━━ Data for this task ━━

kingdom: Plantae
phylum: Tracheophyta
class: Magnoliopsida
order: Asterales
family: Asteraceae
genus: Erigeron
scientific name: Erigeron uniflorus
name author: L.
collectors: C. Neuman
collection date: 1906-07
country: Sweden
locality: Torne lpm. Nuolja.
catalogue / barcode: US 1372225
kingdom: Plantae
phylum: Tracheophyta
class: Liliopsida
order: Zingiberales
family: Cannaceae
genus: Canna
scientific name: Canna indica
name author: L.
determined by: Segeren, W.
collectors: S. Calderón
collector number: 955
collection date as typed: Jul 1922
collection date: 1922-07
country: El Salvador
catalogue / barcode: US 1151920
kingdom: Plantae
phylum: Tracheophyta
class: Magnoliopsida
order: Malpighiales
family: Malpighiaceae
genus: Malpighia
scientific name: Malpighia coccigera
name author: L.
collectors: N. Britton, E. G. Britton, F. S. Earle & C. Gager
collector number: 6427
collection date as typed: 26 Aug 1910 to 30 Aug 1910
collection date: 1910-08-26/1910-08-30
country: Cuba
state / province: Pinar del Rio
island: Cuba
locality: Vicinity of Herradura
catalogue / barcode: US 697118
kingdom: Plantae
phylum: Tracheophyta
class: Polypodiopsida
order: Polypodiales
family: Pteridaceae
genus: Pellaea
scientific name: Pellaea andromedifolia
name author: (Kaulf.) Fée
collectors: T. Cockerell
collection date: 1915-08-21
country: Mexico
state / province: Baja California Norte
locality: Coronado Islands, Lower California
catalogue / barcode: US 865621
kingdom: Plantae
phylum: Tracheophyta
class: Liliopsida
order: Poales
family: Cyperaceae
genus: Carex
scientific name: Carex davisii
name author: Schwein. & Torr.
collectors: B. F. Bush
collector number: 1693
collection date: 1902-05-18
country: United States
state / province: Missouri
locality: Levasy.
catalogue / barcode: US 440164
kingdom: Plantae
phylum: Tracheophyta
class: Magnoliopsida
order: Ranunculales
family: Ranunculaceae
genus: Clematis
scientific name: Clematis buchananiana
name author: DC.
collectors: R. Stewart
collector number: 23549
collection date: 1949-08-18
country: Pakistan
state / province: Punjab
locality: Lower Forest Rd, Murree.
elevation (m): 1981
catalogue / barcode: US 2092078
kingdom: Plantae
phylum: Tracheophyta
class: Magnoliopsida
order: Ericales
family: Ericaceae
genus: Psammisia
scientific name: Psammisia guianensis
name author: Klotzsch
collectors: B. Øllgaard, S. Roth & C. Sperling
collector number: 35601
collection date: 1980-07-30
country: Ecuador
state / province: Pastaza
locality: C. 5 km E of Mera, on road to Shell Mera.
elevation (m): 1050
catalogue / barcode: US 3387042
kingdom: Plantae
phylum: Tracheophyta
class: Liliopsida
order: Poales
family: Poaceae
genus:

━━━

Request: Write out every line of the entries above, keeping each one unchanged.

Result for this exercise:
kingdom: Plantae
phylum: Tracheophyta
class: Magnoliopsida
order: Asterales
family: Asteraceae
genus: Erigeron
scientific name: Erigeron uniflorus
name author: L.
collectors: C. Neuman
collection date: 1906-07
country: Sweden
locality: Torne lpm. Nuolja.
catalogue / barcode: US 1372225
kingdom: Plantae
phylum: Tracheophyta
class: Liliopsida
order: Zingiberales
family: Cannaceae
genus: Canna
scientific name: Canna indica
name author: L.
determined by: Segeren, W.
collectors: S. Calderón
collector number: 955
collection date as typed: Jul 1922
collection date: 1922-07
country: El Salvador
catalogue / barcode: US 1151920
kingdom: Plantae
phylum: Tracheophyta
class: Magnoliopsida
order: Malpighiales
family: Malpighiaceae
genus: Malpighia
scientific name: Malpighia coccigera
name author: L.
collectors: N. Britton, E. G. Britton, F. S. Earle & C. Gager
collector number: 6427
collection date as typed: 26 Aug 1910 to 30 Aug 1910
collection date: 1910-08-26/1910-08-30
country: Cuba
state / province: Pinar del Rio
island: Cuba
locality: Vicinity of Herradura
catalogue / barcode: US 697118
kingdom: Plantae
phylum: Tracheophyta
class: Polypodiopsida
order: Polypodiales
family: Pteridaceae
genus: Pellaea
scientific name: Pellaea andromedifolia
name author: (Kaulf.) Fée
collectors: T. Cockerell
collection date: 1915-08-21
country: Mexico
state / province: Baja California Norte
locality: Coronado Islands, Lower California
catalogue / barcode: US 865621
kingdom: Plantae
phylum: Tracheophyta
class: Liliopsida
order: Poales
family: Cyperaceae
genus: Carex
scientific name: Carex davisii
name author: Schwein. & Torr.
collectors: B. F. Bush
collector number: 1693
collection date: 1902-05-18
country: United States
state / province: Missouri
locality: Levasy.
catalogue / barcode: US 440164
kingdom: Plantae
phylum: Tracheophyta
class: Magnoliopsida
order: Ranunculales
family: Ranunculaceae
genus: Clematis
scientific name: Clematis buchananiana
name author: DC.
collectors: R. Stewart
collector number: 23549
collection date: 1949-08-18
country: Pakistan
state / province: Punjab
locality: Lower Forest Rd, Murree.
elevation (m): 1981
catalogue / barcode: US 2092078
kingdom: Plantae
phylum: Tracheophyta
class: Magnoliopsida
order: Ericales
family: Ericaceae
genus: Psammisia
scientific name: Psammisia guianensis
name author: Klotzsch
collectors: B. Øllgaard, S. Roth & C. Sperling
collector number: 35601
collection date: 1980-07-30
country: Ecuador
state / province: Pastaza
locality: C. 5 km E of Mera, on road to Shell Mera.
elevation (m): 1050
catalogue / barcode: US 3387042
kingdom: Plantae
phylum: Tracheophyta
class: Liliopsida
order: Poales
family: Poaceae
genus:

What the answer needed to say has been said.